Such a group exists — “Jewish Women Against Refusal.” They are refuseniks and the wives of refuseniks, many of them trying for more than a decade to obtain exit visas, reports Martin Gilbert, a prominent British historian who is the biographer of Winston Churchill.

Their husbands are among the leaders in the struggle for emigration rights, and, as a result, they and their families have suffered isolation and hardships. But two years ago they began to take action, in the Jewish tradition of self-help, which in Russia dates back to the time of the Czarist pogroms.

Twenty-three refusenik wives in Moscow and Leningrad sent a letter to Soviet leader Mikhail Gorbachev shortly after he took office on behalf of Anatoly Shcharansky, then serving a 10-year sentence in Soviet prisons and labor camps. When Shcharansky was finally released in February 1986, they took up the cudgels on behalf of Dr. Iosif Begun, who has completed more than two-thirds of a 12-year prison sentence. His wife, Inna has not been allowed to visit him for over a year.

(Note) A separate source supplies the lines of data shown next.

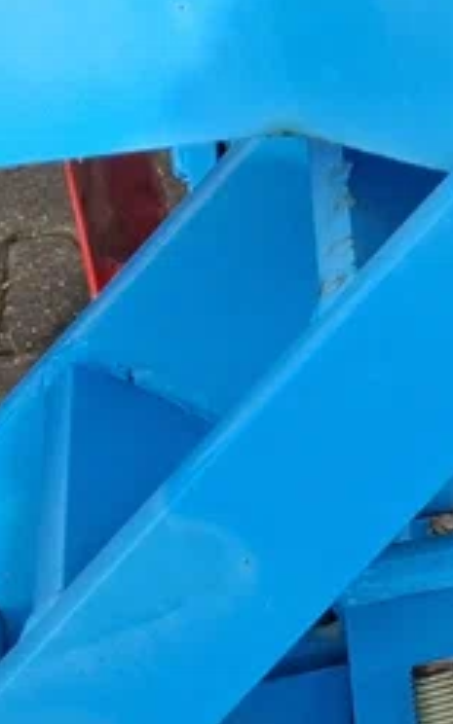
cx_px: 1233
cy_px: 134
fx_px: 2331
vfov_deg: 17.5
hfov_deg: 9.4
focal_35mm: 118
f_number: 1.8
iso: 50
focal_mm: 5.54
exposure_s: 1/541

“Jewish Woman Against Refusal” has written to the International Red Cross in Geneva asking that food and clothing be sent to the prisoners and that the world be kept informed of the state of their health and “that they are being humanely treated,” Gilbert reported.


One of the signatories, Elena Dubianskaya, has been waiting nearly 10 years for an exit permit. Another is Ida Taratuta of Leningrad who, with her husband, Aba, and son, Misha, have been regularly refused exit visas since 1974.

Gilbert said that when asked why the women have organized now, one of them, Oksana Kholmiansky, replied, “We have sat here enough.” Kholmiansky, her husband, Michael, their son, Maxim, and her brother-in-law, Alexander, are 10-year refuseniks.

Alexander, an “unofficial” Hebrew teacher, recently completed an 18-month sentence at a labor camp.

Two years ago, the personal intervention of Prime Minister Margaret Thatcher helped two refusenik wives, Evgenia Utevskaya and Polina Gorodetsky, to emigrate. Both are living with their families in Jerusalem.

Thatcher will visit Moscow this spring. It is hoped that she will intervene again, successfully, for these refusenik wives, Gilbert said.